* **What to do**
Rewrite the rows below, replacing each occurrence of "Sujets" with "Discussions" and leaving every other part unchanged.

───── Material supplied ─────

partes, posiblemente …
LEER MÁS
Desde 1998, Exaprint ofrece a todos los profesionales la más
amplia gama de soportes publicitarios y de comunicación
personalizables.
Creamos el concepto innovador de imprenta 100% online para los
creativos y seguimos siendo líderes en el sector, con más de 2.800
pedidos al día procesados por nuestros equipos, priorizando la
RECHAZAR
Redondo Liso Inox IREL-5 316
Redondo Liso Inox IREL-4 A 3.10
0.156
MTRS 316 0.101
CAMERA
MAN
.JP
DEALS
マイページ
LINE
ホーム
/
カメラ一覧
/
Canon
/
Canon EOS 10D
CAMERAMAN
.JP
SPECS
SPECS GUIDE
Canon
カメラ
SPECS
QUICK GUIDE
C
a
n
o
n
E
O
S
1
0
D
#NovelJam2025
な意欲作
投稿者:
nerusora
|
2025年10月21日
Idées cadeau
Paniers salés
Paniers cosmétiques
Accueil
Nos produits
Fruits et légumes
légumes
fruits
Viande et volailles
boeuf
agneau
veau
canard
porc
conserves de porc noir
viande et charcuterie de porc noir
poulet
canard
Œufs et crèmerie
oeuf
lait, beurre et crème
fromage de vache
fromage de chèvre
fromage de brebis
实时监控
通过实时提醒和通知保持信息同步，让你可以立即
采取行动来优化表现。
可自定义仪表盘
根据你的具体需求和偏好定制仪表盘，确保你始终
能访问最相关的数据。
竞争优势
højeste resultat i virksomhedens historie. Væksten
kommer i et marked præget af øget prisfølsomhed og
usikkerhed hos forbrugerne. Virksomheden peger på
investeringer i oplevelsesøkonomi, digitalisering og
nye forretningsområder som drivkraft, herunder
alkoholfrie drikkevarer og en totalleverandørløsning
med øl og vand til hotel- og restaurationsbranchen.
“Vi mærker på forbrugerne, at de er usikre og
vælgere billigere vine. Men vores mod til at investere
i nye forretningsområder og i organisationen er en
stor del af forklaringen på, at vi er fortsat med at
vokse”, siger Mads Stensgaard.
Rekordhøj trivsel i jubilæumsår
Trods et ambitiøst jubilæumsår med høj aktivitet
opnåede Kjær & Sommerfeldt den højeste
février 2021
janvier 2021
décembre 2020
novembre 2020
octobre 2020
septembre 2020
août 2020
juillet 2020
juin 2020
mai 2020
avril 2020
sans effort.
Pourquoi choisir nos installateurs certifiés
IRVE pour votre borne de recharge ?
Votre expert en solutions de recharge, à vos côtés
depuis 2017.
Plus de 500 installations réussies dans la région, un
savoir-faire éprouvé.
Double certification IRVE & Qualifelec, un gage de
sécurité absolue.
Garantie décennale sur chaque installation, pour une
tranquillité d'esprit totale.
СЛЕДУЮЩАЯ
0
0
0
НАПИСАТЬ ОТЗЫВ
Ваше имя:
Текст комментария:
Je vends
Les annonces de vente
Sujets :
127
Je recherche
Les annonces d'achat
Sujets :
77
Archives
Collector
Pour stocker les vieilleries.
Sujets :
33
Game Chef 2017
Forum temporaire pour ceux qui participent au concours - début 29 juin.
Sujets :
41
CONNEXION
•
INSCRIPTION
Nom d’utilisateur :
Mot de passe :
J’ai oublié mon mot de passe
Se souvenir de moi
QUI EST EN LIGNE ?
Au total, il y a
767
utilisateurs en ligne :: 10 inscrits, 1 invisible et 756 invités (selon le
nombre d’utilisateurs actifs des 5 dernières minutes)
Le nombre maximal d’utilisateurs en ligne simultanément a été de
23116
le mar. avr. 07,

─────

* **Your response**
partes, posiblemente …
LEER MÁS
Desde 1998, Exaprint ofrece a todos los profesionales la más
amplia gama de soportes publicitarios y de comunicación
personalizables.
Creamos el concepto innovador de imprenta 100% online para los
creativos y seguimos siendo líderes en el sector, con más de 2.800
pedidos al día procesados por nuestros equipos, priorizando la
RECHAZAR
Redondo Liso Inox IREL-5 316
Redondo Liso Inox IREL-4 A 3.10
0.156
MTRS 316 0.101
CAMERA
MAN
.JP
DEALS
マイページ
LINE
ホーム
/
カメラ一覧
/
Canon
/
Canon EOS 10D
CAMERAMAN
.JP
SPECS
SPECS GUIDE
Canon
カメラ
SPECS
QUICK GUIDE
C
a
n
o
n
E
O
S
1
0
D
#NovelJam2025
な意欲作
投稿者:
nerusora
|
2025年10月21日
Idées cadeau
Paniers salés
Paniers cosmétiques
Accueil
Nos produits
Fruits et légumes
légumes
fruits
Viande et volailles
boeuf
agneau
veau
canard
porc
conserves de porc noir
viande et charcuterie de porc noir
poulet
canard
Œufs et crèmerie
oeuf
lait, beurre et crème
fromage de vache
fromage de chèvre
fromage de brebis
实时监控
通过实时提醒和通知保持信息同步，让你可以立即
采取行动来优化表现。
可自定义仪表盘
根据你的具体需求和偏好定制仪表盘，确保你始终
能访问最相关的数据。
竞争优势
højeste resultat i virksomhedens historie. Væksten
kommer i et marked præget af øget prisfølsomhed og
usikkerhed hos forbrugerne. Virksomheden peger på
investeringer i oplevelsesøkonomi, digitalisering og
nye forretningsområder som drivkraft, herunder
alkoholfrie drikkevarer og en totalleverandørløsning
med øl og vand til hotel- og restaurationsbranchen.
“Vi mærker på forbrugerne, at de er usikre og
vælgere billigere vine. Men vores mod til at investere
i nye forretningsområder og i organisationen er en
stor del af forklaringen på, at vi er fortsat med at
vokse”, siger Mads Stensgaard.
Rekordhøj trivsel i jubilæumsår
Trods et ambitiøst jubilæumsår med høj aktivitet
opnåede Kjær & Sommerfeldt den højeste
février 2021
janvier 2021
décembre 2020
novembre 2020
octobre 2020
septembre 2020
août 2020
juillet 2020
juin 2020
mai 2020
avril 2020
sans effort.
Pourquoi choisir nos installateurs certifiés
IRVE pour votre borne de recharge ?
Votre expert en solutions de recharge, à vos côtés
depuis 2017.
Plus de 500 installations réussies dans la région, un
savoir-faire éprouvé.
Double certification IRVE & Qualifelec, un gage de
sécurité absolue.
Garantie décennale sur chaque installation, pour une
tranquillité d'esprit totale.
СЛЕДУЮЩАЯ
0
0
0
НАПИСАТЬ ОТЗЫВ
Ваше имя:
Текст комментария:
Je vends
Les annonces de vente
Discussions :
127
Je recherche
Les annonces d'achat
Discussions :
77
Archives
Collector
Pour stocker les vieilleries.
Discussions :
33
Game Chef 2017
Forum temporaire pour ceux qui participent au concours - début 29 juin.
Discussions :
41
CONNEXION
•
INSCRIPTION
Nom d’utilisateur :
Mot de passe :
J’ai oublié mon mot de passe
Se souvenir de moi
QUI EST EN LIGNE ?
Au total, il y a
767
utilisateurs en ligne :: 10 inscrits, 1 invisible et 756 invités (selon le
nombre d’utilisateurs actifs des 5 dernières minutes)
Le nombre maximal d’utilisateurs en ligne simultanément a été de
23116
le mar. avr. 07,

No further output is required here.